• TASK:
From the line with "Низкая цена — это результат" to the line with "выделять фенол и фталаты.", retype every line exactly, including those two, and leave out the rest of the data below.

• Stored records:
---+---

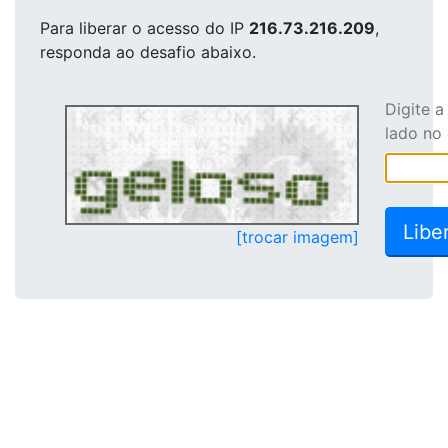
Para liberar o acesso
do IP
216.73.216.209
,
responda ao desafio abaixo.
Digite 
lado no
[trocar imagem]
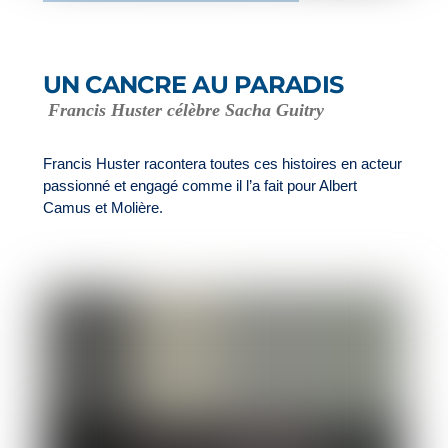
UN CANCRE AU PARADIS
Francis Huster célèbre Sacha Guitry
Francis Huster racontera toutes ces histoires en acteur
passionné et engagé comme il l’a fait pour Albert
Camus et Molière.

---+---

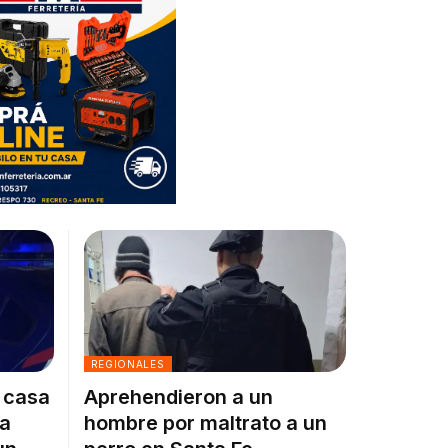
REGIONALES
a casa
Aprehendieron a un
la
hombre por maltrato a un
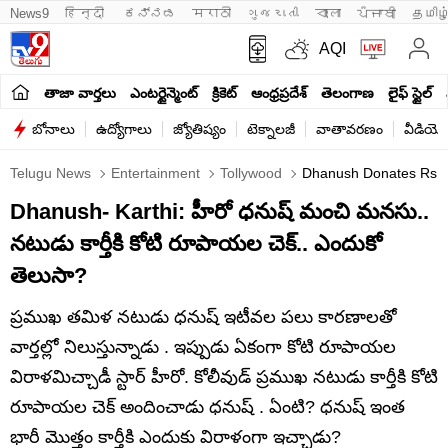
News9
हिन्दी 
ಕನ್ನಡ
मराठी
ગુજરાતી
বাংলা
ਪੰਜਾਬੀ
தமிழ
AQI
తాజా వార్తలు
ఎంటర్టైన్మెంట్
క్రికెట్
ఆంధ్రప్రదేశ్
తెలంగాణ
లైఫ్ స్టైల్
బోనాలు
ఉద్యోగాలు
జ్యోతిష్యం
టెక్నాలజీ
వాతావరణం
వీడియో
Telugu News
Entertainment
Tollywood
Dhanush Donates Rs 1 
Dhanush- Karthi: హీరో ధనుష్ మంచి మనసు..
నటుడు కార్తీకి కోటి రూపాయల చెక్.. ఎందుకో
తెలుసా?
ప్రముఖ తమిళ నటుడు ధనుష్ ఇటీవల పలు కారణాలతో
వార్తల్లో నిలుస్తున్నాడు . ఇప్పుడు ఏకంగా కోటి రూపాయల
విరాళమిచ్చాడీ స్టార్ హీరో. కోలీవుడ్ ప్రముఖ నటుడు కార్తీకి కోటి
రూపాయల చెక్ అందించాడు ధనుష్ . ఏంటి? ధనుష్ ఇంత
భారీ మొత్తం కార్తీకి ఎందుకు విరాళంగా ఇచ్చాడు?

---+---

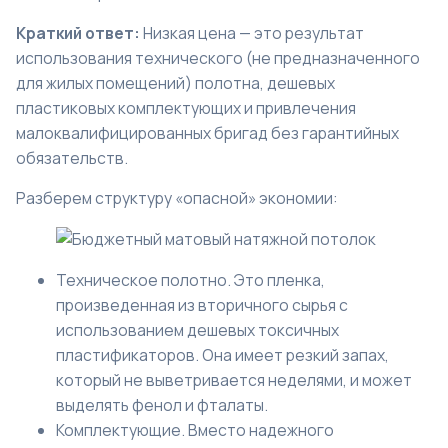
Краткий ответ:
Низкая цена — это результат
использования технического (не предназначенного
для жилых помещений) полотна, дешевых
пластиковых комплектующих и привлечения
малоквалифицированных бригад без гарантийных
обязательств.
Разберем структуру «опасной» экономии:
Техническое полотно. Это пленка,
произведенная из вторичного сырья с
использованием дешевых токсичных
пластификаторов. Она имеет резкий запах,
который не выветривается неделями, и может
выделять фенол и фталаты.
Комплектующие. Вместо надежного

---+---

• OUTPUT OF THE EXERCISE:
Низкая цена — это результат
использования технического (не предназначенного
для жилых помещений) полотна, дешевых
пластиковых комплектующих и привлечения
малоквалифицированных бригад без гарантийных
обязательств.
Разберем структуру «опасной» экономии:
Техническое полотно. Это пленка,
произведенная из вторичного сырья с
использованием дешевых токсичных
пластификаторов. Она имеет резкий запах,
который не выветривается неделями, и может
выделять фенол и фталаты.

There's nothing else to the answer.